Note: Even though Burger Kingpin has the lowest stock price ($10), that does not mean it is the cheapest company. We have to run the ratios to find the truth.

Crunching the Numbers

First, let’s look at the Revenue multiple (EV/Sales). If we take Burger Kingpin’s Enterprise Value of $120M and divide it by their sales of $40M, we get a multiple of 3.0x. When we do the same math for the competitors, we see that Patty Palace trades at 4.0x sales, and Bun Brothers trades at 5.0x sales.

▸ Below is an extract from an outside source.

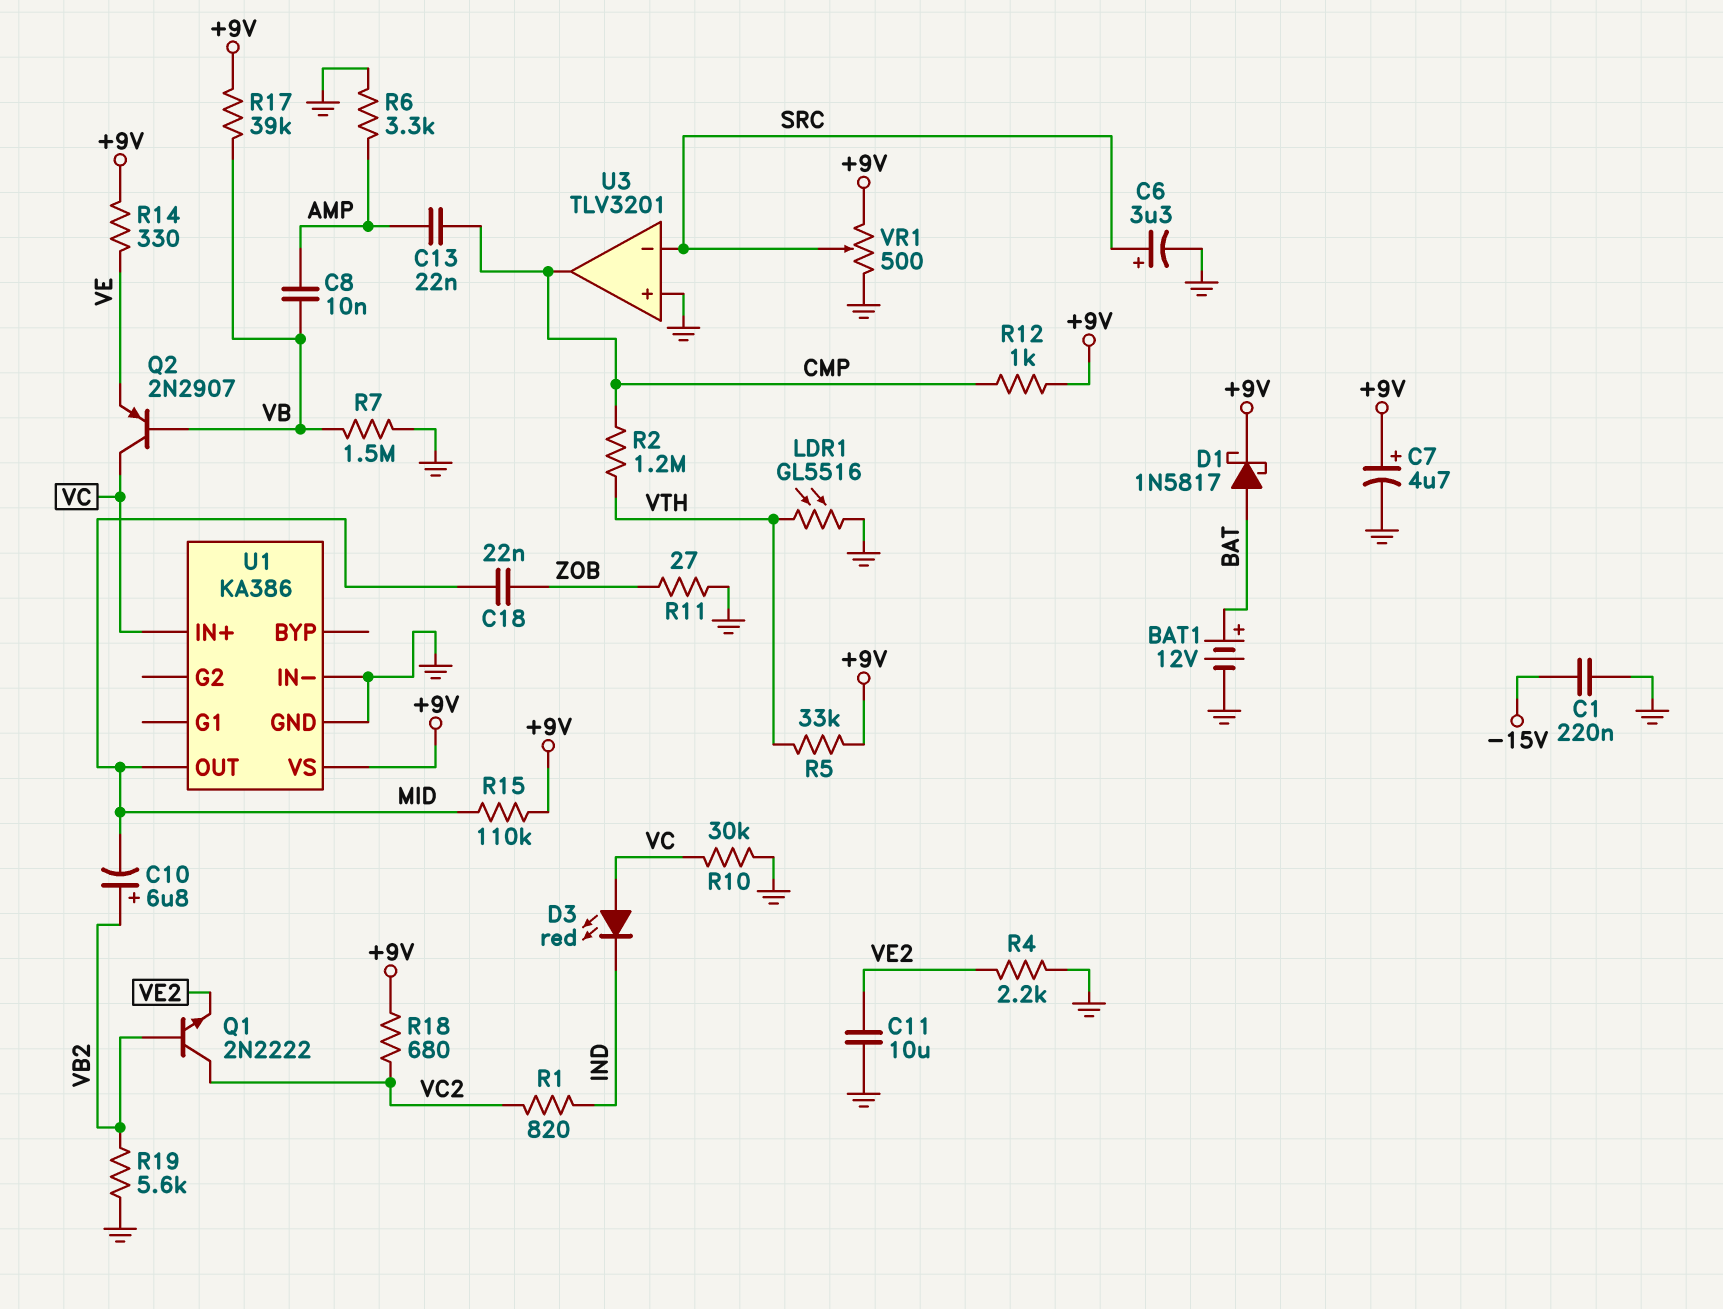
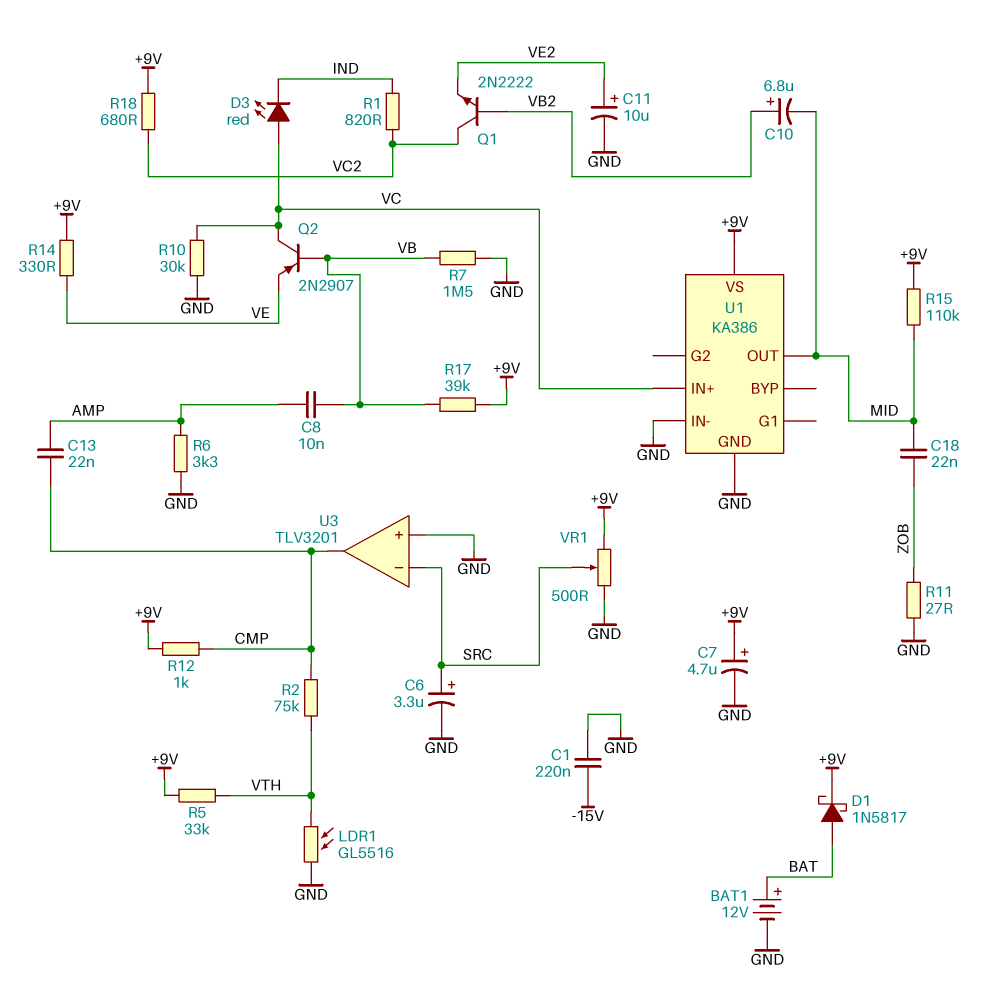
C11: 10uF (GND, VE2) -> 10uF (plus VE2, minus GND)
R2: 1.2M (CMP, VTH) -> 75k (CMP, VTH)
R4: 2.2k (GND, VE2) -> none
R19: 5.6k (GND, VB2) -> none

Next, let’s look at the Profit multiple (EV/EBITDA). Burger Kingpin has an EV of $120M and EBITDA of $10M, resulting in a multiple of 12.0x. Meanwhile, Patty Palace trades at 10.0x, and Bun Brothers trades at a very low 8.0x.

The Comparison

CompanyEV/Sales MultipleEV/EBITDA MultipleValuation Status
Burger Kingpin3.0x12.0x?
Patty Palace4.0x10.0xPeer
Bun Brothers5.0x8.0xPeer
Peer Average4.5x9.0xBenchmark

Analyzing the Results

This is where the art of investing comes into play, because the data tells us two conflicting stories.

Based on Sales, Burger Kingpin appears Undervalued. It is trading at 3.0x sales while the peer average is 4.5x. This suggests that for every dollar of revenue the company brings in, you are paying less for Burger Kingpin than you would be for its competitors.

However, based on Profit (EBITDA), Burger Kingpin appears Overvalued. It is trading at 12.0x profit, while the peer average is only 9.0x. This means you are paying a premium for Burger Kingpin’s current cash flow.

A likely conclusion here is that Burger Kingpin is a younger, smaller company. It is generating sales efficiently (which makes it cheap on sales), but it hasn’t figured out how to turn those sales into profit as well as “Bun Brothers,” which is likely a massive, efficient machine trading at a cheaper profit multiple.

The “Value Trap” and The “Premium”

Relative valuation is not a crystal ball. Just because a stock has a lower multiple than its peers doesn’t automatically mean you should buy it.

Sometimes a company is cheap for a very good reason. This is called a Value Trap. If a company is trading at a significantly lower multiple than the rest of the industry, the market might be pricing in a future bankruptcy, a massive lawsuit, or a dying business model. Buying a stock solely because the multiple is low is like buying discounted sushi from a gas station, sometimes the discount isn’t worth the risk to your health.

Conversely, some companies always trade at higher multiples, known as a Quality Premium. Think of companies like Costco or Apple. They are rarely “cheap” compared to their peers. They trade at a premium because they have massive competitive advantages, world-class management teams, or incredibly clean balance sheets. In these cases, analysts are willing to pay a higher multiple for the safety and reliability that the company provides.

Summary

Relative valuation is a filtering tool. It helps you ask the right questions. By calculating the Enterprise Value and comparing the multiples of a target company against a peer group, you can strip away the noise of the stock price and see the true value of the business.

If the company is undervalued, you must ask yourself if you have found a hidden gem or a value trap. If it is overvalued, you must decide if the premium is justified by superior management or faster growth.